Maschinelle vs. Manuelle Aufbereitung
Generell ist nicht ausgeschlossen, dass eine maschinelle Aufbereitung durch eine manuelle ersetzt werden kann. „Aber hier muss gemäß den Vorgaben des RKI klar der Nachweis erbracht werden, dass der Prozess äquivalent ist“, erklärt Dr. Werner. Dies lässt sich bei manchen Produkten darstellen, aber die Beweisführung ist schwierig. Zudem sind die am Markt befindlichen Verfahren Reinigungs- und Desinfektionswischtuchsysteme, die je nach Anschmutzung und Art und Weise der manuellen Aufbereitung, unterschiedliche Endergebnisse erzeugen können, wenn die Prozesse nicht hochgradig standardisiert werden. „Je nachdem, mit welchem Druck oder ob man zwei oder drei Mal über das Produkt wischt, ist das Ergebnis natürlich ein anderes“, verdeutlicht der Hygienespezialist.
„Es gibt zurzeit neben dem manuellen Verfahren zwei maschinelle Verfahren, die aber nur den Sterilisationsprozess abdecken und nicht die Reinigung“, so Werner. Beide Verfahren stellen jedoch letztlich nur den letzten Schritt dar, was bedeutet, dass bereits vorgereinigte Produkte in den Prozess hineingegeben werden müssen. „D.h. die Möglichkeiten, die wir zurzeit maschinell zur Verfügung haben, sind noch optimierungsbedürftig und die Industrie ist dazu aufgefordert hier validierbare maschinelle und praktikable Gesamtprozesse und -lösungen anzubieten“, stellt Dr. Werner klar.

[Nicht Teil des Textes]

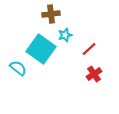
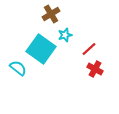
brown cross: rotated 24 degrees counterclockwise
red cross: moved 1 px right, 5 px up; rotated 28 degrees counterclockwise
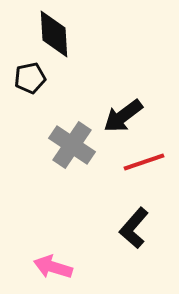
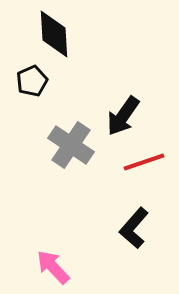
black pentagon: moved 2 px right, 3 px down; rotated 12 degrees counterclockwise
black arrow: rotated 18 degrees counterclockwise
gray cross: moved 1 px left
pink arrow: rotated 30 degrees clockwise
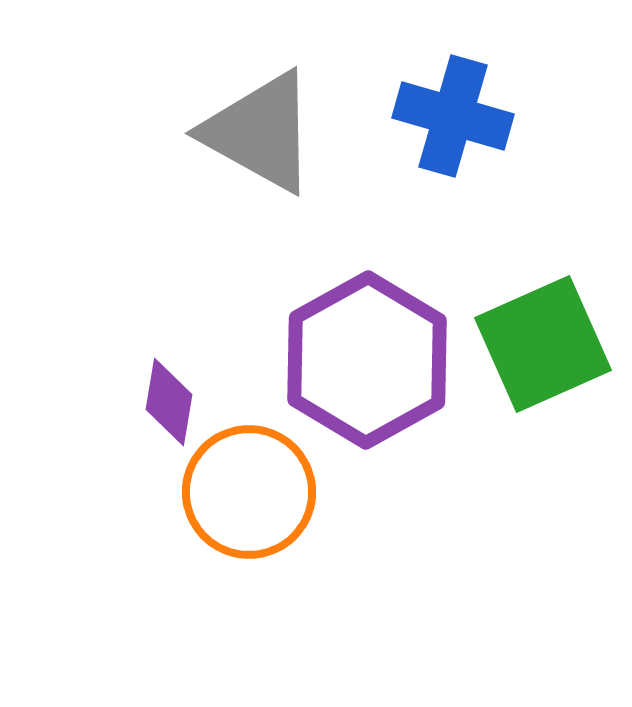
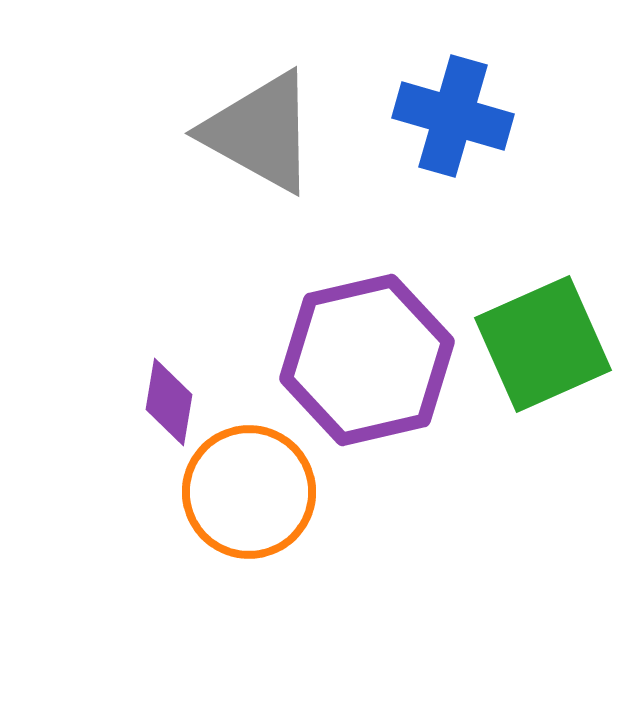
purple hexagon: rotated 16 degrees clockwise
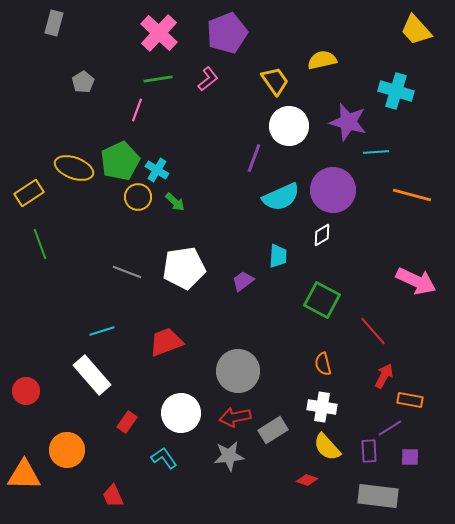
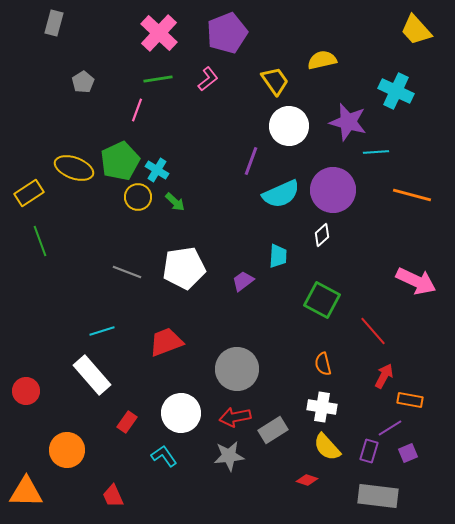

Die Aufbereitung eines Medizinproduktes schließt nicht nur die mikrobiologische und zytotoxische Reinheit ein, sondern auch die Funktionsfähigkeit des Produktes. Die Häufigkeit einer Aufbereitung ist vom Einzelfall abhängig und kann auch vom Hersteller nur schwierig beziffert werden. Entsprechende zwingende Kennzeichnungsvorschriften existieren hier bis dato nicht. „Die Überlegungen in Europa reichen von der Abschaffung des Begriffs Single-Use hin zum herstellerseitigen Nachweis, dass ein Produkt nicht so herzustellen ist, dass es nicht aufbereitet werden kann“, verdeutlicht Dr. Werner.
Müßige Kostendiskussionen
Die gerade im niedergelassenen Bereich oft geführte Kostenargumentation zur Aufbereitung von Medizinprodukten, die an Dr. Werner in Diskussionen oft herangetragen wird, sieht er klar als Frage, die an die Kostenträger zu richten ist, weniger an den Hygieniker. „Bei derartigen Diskussionen bleibt immer ein schaler Beigeschmack, weil man sich fragen muss, ob die Medizinprodukte vorher nicht patientenbezogen adäquat aufbereitet wurden“, zeigt er sich skeptisch. „In diesem Fall muss man sich im Detail hinsetzen mit den Kostenträgern und unter lege artis Bedingungen die Kosten unter Berücksichtigung von Aufbereitungskosten oder Kosten für geeignete Einmalinstrumente erörtern. Dies muss man offen diskutieren“, fordert er.
PROFIL:
Dr. Sebastian Werner schloss seine Ausbildung zum Facharzt für Hygiene und Umweltmedizin am Hygieneinstitut in der Ruhruniversität Bochum ab. Seit 2013 leitet er als Geschäftsführender Gesellschafter das akkreditierte Prüflaboratorium HygCen Germany GmbH Schwerin / Bochum. Neben der Leitung der AG Offensive Hygiene der DGKH, der Tätigkeit als Schriftführer der Fachkommission „Hygienische Sicherheit medizinischer Produkte und Verfahren“ der DGKH bemüht er sich derzeit auch den Berufsverband Deutscher Hygieniker neu zu beleben.